THE HUMAN REVELATION – ROMANO CAGNONI

curated by Benedetta Donato

The best photograph for me is a human document of visual impact. Document in the sense that relates to existence. Human because it tells the state of mind of the person and all of this must have a visual impact that makes it memorable.
(Romano Cagnoni, Maledetti Fotografi, interview published in 2015)

Being on the spot and choosing to tell reality through the faces and stories of men, managing to focus on their emotions is the path taken by Romano Cagnoni, to reveal history in the course of changes and revolutions. Here is the narration of events destined to irreversibly modify the order of the world – from the widely documented photojournalist – it becomes a succession of fragments capable of arousing amazement, when the point of view adopted moves the attention to the less obvious element, the most imperceptible, beyond the ordinary news chronicle.

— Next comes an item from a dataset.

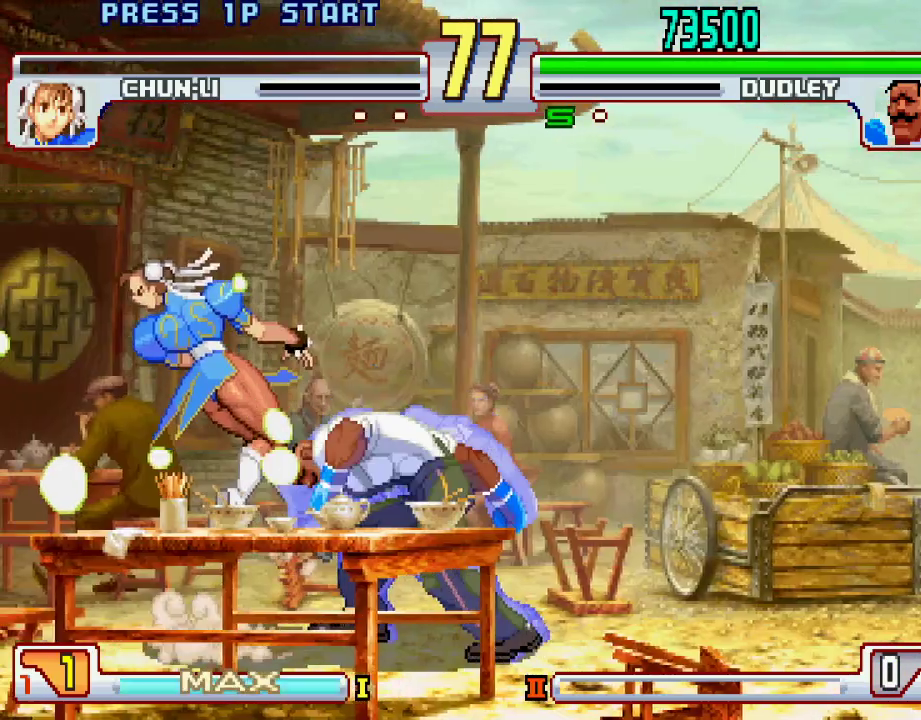
{"buttons": [], "left_stick": "center", "events": []}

It is an innovative process that the photographer implements, communicating his own idea of reality and restoring it to a new unedited vision. A continuous challenge perpetrated on the field: from work on North Vietnam (1965), where he was the only western photographer allowed to enter, to the award-winning reports in Biafra (1968-1970), where he was one of the first correspondents to document the phenomenon of starving children, of the masses who were losing their individuality, of the oppressed who tried to emerge as a people of resistance; and again from Chile before the coup d’état of Pinochet (1971) to Argentina during the return of Peron (1972), to the revolution in Romania (1989) or to daring and never experienced productions, such as the preparation of unlikely sets in the fields of combat, to portray the Chechen guerrillas or the use of the optical bench, to bring back the destruction of the conflict in every single detail in the territories of the former Yugoslavia.

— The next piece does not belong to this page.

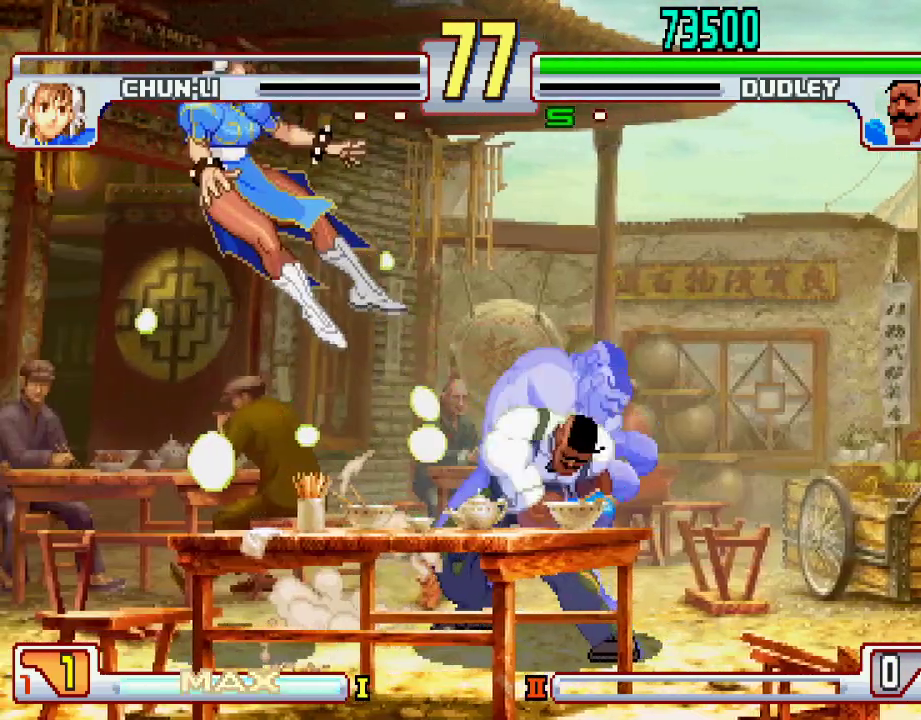
{"buttons": [], "left_stick": "center", "events": []}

Going back over his work, it is clear how any choice results from a constantly evolving creative process, finalized to the production of new representations which, although moving from situations of upheavals and conflicts, subvert the habitual reports of the reportage – a genre to which it has always remained faithful – adding from time to time an unexpected element. A drive for reflection, a continuous tension, which is recognized as the capacity to know how to see beyond facts, which is enclosed in representations destined to remain “memorable” in history.